■ **DOCUMENT EXTRACT**:
★ ★ ★

I often see conflicting and overlapping definitions of business glossaries, data dictionaries, and data catalogs, and consensus of standard definitions of each remain elusive. Some of this confusion is easily understood considering how data governance typically evolves within an organization. For instance, it can be efficient to start with the creation of a data dictionary or data catalog and subsequently build a data governance program on top of that; likewise for a data quality initiative. This approach delivers quick wins in data governance while embracing the spirit of ‘agile’. I will put forth the following as the suggested definitions and elements of each. My intent and emphasis is to capture the joint value of these assets, to provide specific definitions of each, explain how they fit into a data governance program, and provide examples of each.
A business glossary is business language-focused and easily understood in any business setting from boardrooms to technology standups. Business terms aren’t meant to define data, metadata, transforms, or locations, but rather to define what each term means in a business sense. What do we mean by a conversion? A sale? A prospect? These types of questions can be answered with a business glossary. Having a business glossary brings common understanding of the vocabulary used throughout an organization. The scope of a business glossary should be enterprise-wide or at least divisional-wide in cases where different divisions have significantly different business terminology. Because of the scope and the expertise needed, responsibility for the business glossary is owned by the business rather than by technology. Often a data steward or business analyst will have this as a sole responsibility.

★ ★ ★

■ **STORED DATA**:
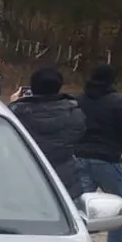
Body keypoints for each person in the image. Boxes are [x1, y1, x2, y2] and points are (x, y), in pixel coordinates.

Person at [76, 64, 122, 242]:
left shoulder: (78, 100)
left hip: (80, 157)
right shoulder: (118, 102)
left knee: (77, 210)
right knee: (117, 209)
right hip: (107, 160)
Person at [8, 67, 86, 199]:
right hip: (63, 180)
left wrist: (13, 104)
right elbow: (78, 137)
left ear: (32, 87)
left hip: (24, 177)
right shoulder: (75, 113)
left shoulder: (16, 113)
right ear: (59, 87)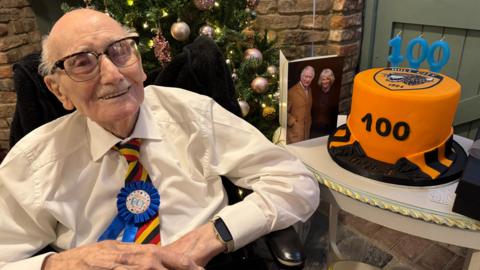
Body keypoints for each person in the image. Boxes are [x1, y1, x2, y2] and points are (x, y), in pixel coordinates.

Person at [0, 8, 319, 270]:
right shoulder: (34, 160)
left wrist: (213, 235)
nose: (112, 75)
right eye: (83, 62)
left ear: (138, 62)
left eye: (120, 50)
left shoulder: (193, 115)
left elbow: (296, 181)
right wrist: (61, 264)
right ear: (58, 89)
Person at [287, 66, 314, 144]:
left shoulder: (310, 90)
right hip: (294, 133)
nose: (308, 79)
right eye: (306, 76)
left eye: (310, 77)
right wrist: (293, 123)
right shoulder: (291, 92)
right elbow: (284, 111)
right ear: (301, 76)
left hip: (306, 131)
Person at [310, 68, 338, 138]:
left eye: (327, 79)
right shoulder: (315, 93)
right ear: (320, 80)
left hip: (329, 129)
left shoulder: (335, 94)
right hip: (315, 129)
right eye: (323, 79)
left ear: (331, 80)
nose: (325, 81)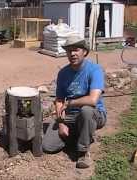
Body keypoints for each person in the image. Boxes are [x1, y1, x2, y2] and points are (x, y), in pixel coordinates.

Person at [42, 35, 107, 169]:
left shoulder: (95, 70)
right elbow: (59, 99)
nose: (72, 54)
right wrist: (60, 123)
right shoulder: (63, 73)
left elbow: (93, 100)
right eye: (69, 50)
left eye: (76, 50)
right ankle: (79, 134)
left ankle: (83, 152)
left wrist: (69, 103)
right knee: (48, 146)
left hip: (95, 114)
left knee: (86, 111)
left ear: (84, 52)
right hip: (71, 115)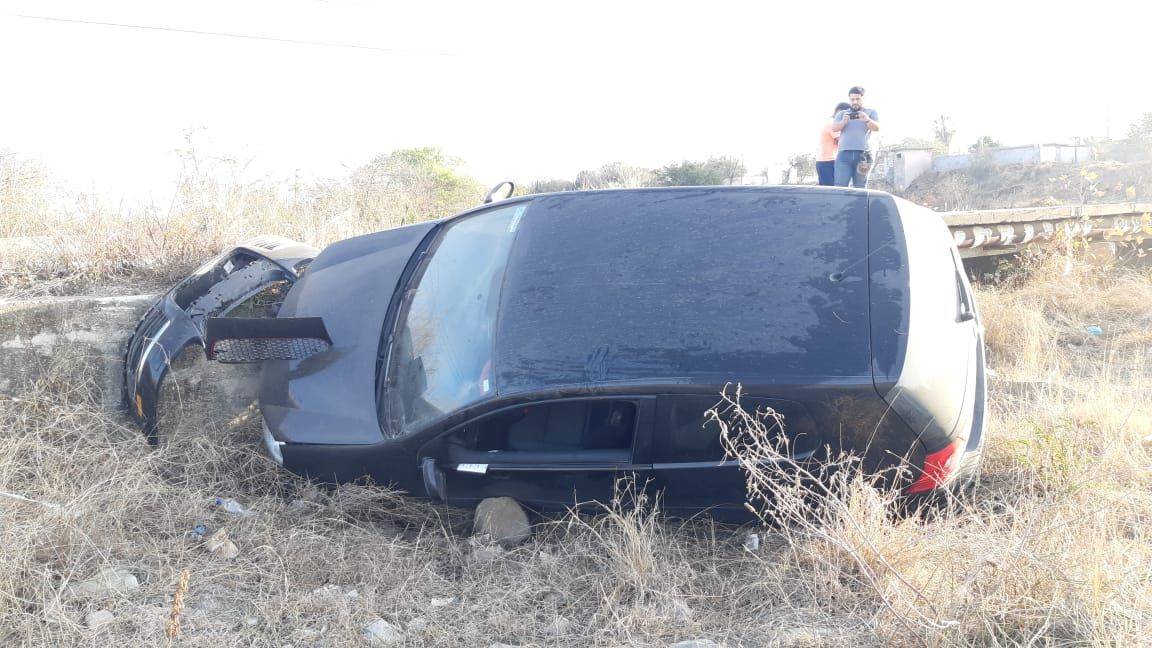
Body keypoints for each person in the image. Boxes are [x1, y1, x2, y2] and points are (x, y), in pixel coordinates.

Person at [830, 86, 880, 187]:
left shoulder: (871, 112)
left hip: (863, 156)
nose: (855, 102)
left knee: (860, 187)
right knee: (840, 187)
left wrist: (867, 119)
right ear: (849, 99)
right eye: (852, 99)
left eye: (858, 99)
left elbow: (876, 128)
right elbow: (834, 128)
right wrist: (843, 122)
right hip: (843, 155)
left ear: (863, 98)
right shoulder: (842, 113)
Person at [817, 102, 850, 186]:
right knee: (830, 190)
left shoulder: (833, 124)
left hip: (829, 160)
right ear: (839, 112)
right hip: (827, 161)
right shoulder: (832, 123)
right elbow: (843, 142)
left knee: (832, 189)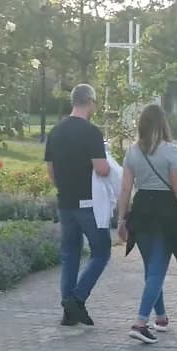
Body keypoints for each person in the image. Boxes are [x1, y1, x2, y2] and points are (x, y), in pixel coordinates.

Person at [117, 104, 177, 345]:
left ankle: (161, 318)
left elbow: (125, 189)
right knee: (157, 271)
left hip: (141, 211)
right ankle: (140, 322)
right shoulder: (170, 151)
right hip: (164, 212)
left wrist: (122, 219)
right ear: (162, 124)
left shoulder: (132, 152)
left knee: (151, 269)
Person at [44, 83, 111, 327]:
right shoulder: (91, 132)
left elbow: (50, 171)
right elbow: (102, 168)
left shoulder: (56, 131)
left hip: (65, 202)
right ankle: (77, 298)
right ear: (90, 102)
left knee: (70, 254)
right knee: (102, 251)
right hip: (88, 203)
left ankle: (68, 312)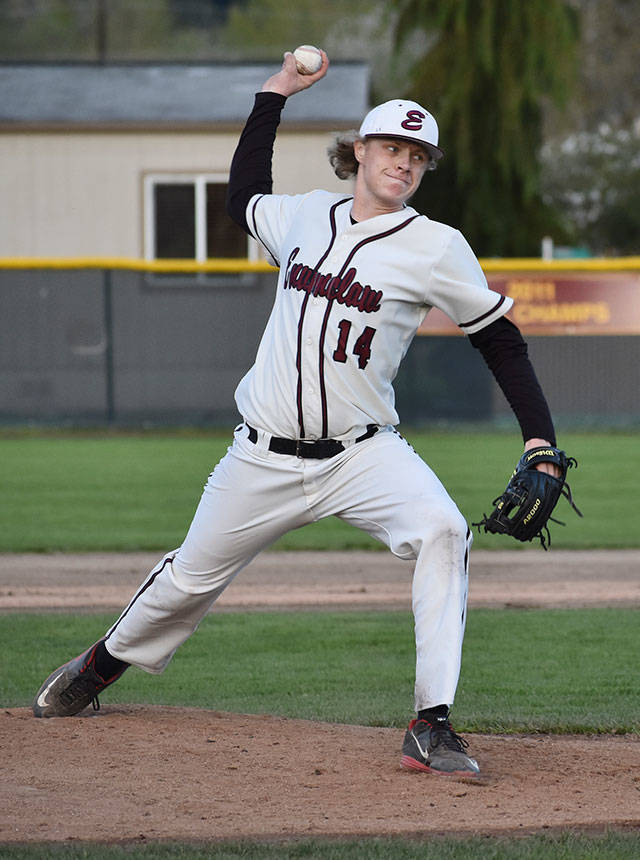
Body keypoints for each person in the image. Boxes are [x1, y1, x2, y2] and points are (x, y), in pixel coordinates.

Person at [32, 51, 560, 777]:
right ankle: (99, 666)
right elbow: (242, 194)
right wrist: (274, 93)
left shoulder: (437, 247)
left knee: (443, 531)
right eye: (392, 147)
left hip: (361, 454)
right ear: (361, 151)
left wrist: (541, 440)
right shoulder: (305, 215)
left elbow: (499, 340)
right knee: (188, 580)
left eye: (417, 155)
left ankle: (430, 723)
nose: (403, 163)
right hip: (260, 456)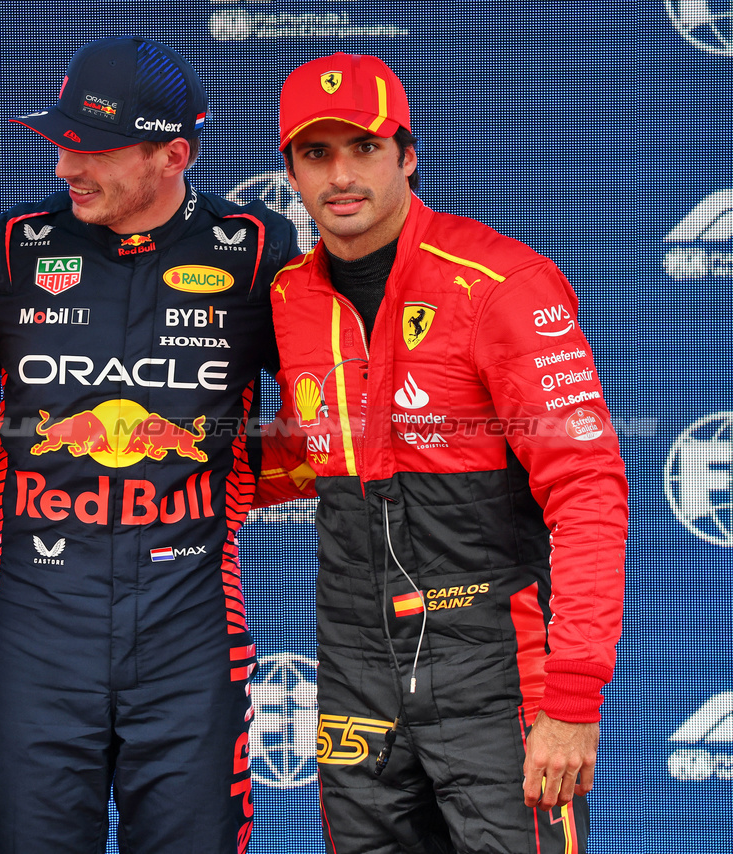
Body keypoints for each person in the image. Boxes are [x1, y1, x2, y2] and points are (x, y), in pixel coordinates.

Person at [255, 52, 629, 853]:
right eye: (316, 153)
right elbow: (309, 453)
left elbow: (588, 485)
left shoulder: (499, 281)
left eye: (364, 147)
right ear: (289, 169)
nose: (341, 175)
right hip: (356, 666)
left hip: (495, 672)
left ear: (408, 154)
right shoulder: (290, 297)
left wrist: (572, 696)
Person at [0, 36, 298, 853]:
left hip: (192, 633)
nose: (67, 166)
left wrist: (241, 473)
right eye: (61, 141)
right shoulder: (11, 248)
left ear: (173, 154)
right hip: (37, 629)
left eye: (93, 147)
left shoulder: (255, 252)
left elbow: (339, 417)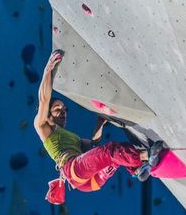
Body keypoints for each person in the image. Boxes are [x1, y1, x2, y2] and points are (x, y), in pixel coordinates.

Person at [34, 51, 163, 203]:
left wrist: (99, 123)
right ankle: (145, 156)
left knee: (118, 154)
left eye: (64, 109)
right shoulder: (43, 126)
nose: (63, 112)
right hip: (74, 171)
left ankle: (139, 169)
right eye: (57, 109)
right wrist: (48, 70)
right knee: (111, 151)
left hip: (89, 182)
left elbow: (93, 146)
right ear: (47, 115)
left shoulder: (72, 138)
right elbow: (44, 99)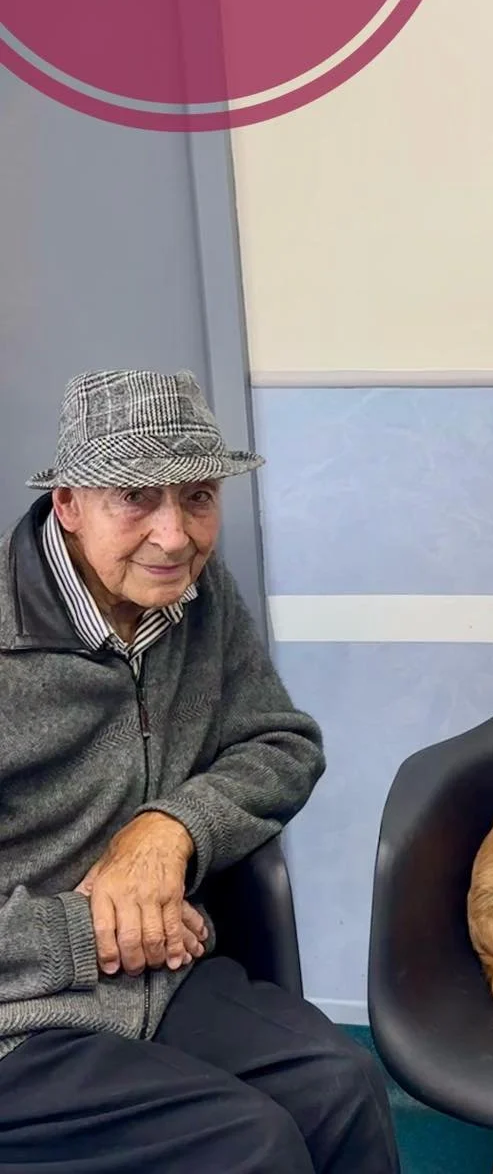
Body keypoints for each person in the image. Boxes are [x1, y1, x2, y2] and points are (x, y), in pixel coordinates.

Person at [0, 370, 399, 1174]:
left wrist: (171, 828)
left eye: (197, 497)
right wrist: (98, 932)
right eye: (136, 498)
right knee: (250, 1145)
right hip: (20, 1014)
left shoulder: (192, 594)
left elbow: (281, 743)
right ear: (69, 505)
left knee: (343, 1081)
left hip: (158, 978)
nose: (175, 535)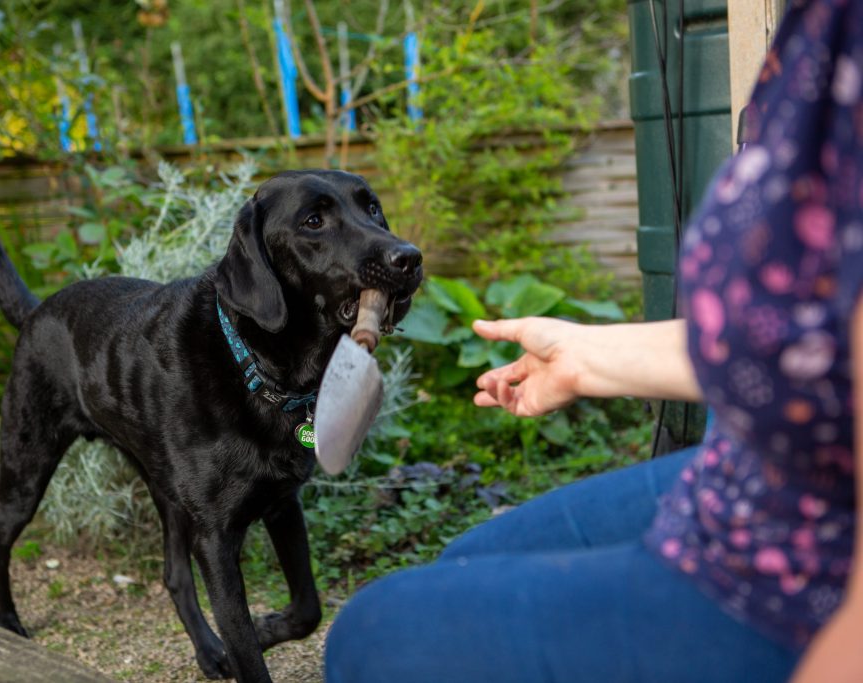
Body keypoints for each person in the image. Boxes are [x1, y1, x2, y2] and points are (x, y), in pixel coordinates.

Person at [324, 1, 863, 681]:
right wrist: (589, 357)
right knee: (468, 552)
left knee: (375, 638)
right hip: (747, 469)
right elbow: (814, 341)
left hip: (806, 563)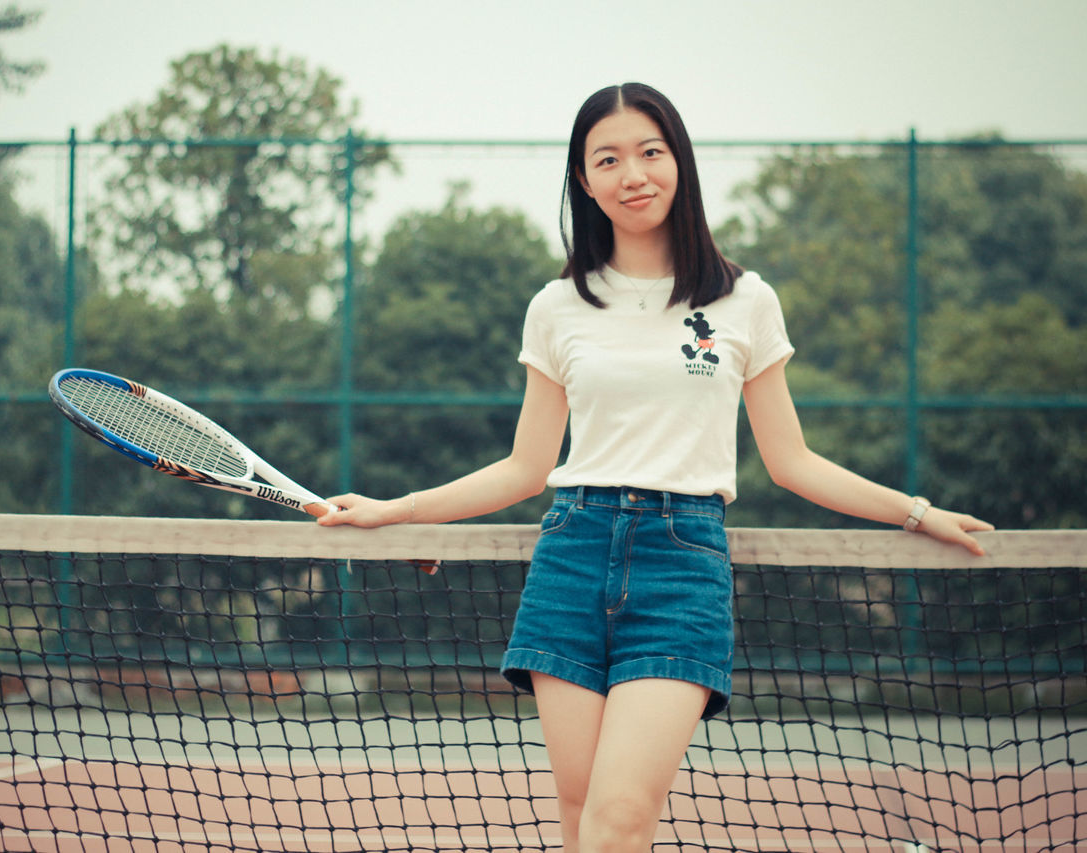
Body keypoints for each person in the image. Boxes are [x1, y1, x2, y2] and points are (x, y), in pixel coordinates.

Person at [317, 82, 993, 853]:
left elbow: (792, 461)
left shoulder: (745, 299)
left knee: (620, 814)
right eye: (607, 158)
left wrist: (916, 509)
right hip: (571, 554)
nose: (632, 173)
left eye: (650, 151)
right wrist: (397, 509)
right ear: (583, 179)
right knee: (578, 817)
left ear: (679, 160)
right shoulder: (557, 305)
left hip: (682, 564)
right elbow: (526, 467)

★ ★ ★

■ **QUESTIONS ON THE MATERIAL**:
1: Answer these questions about the business glossary text, labeling each answer with its letter.
(a) What does the author say it can be efficient to start with before building a data governance program?
(b) What should the scope of a business glossary be?
(c) Who owns responsibility for the business glossary?
2: Summarize the business glossary text in two sentences.
3: Print the part of the business glossary text that opens with the words containing "I often see" and closes with "examples of each.", leaving every word unchanged.

■ **OUTPUTS IN ORDER**:
1:
(a) The creation of a data dictionary or data catalog.
(b) Enterprise-wide, or at least division-wide where different divisions have significantly different business terminology.
(c) The business, rather than technology.

2: Definitions of business glossaries, data dictionaries, and data catalogs often conflict and overlap, partly because data governance programs are frequently built on top of an initial data dictionary or catalog, so the author proposes definitions of each. A business glossary defines terms in a business sense to give an organization a common vocabulary, should cover the enterprise or at least a division, and is owned by the business, often by a data steward or business analyst.

3:
I often see conflicting and overlapping definitions of business glossaries, data dictionaries, and data catalogs, and consensus of standard definitions of each remain elusive. Some of this confusion is easily understood considering how data governance typically evolves within an organization. For instance, it can be efficient to start with the creation of a data dictionary or data catalog and subsequently build a data governance program on top of that; likewise for a data quality initiative. This approach delivers quick wins in data governance while embracing the spirit of ‘agile’. I will put forth the following as the suggested definitions and elements of each. My intent and emphasis is to capture the joint value of these assets, to provide specific definitions of each, explain how they fit into a data governance program, and provide examples of each.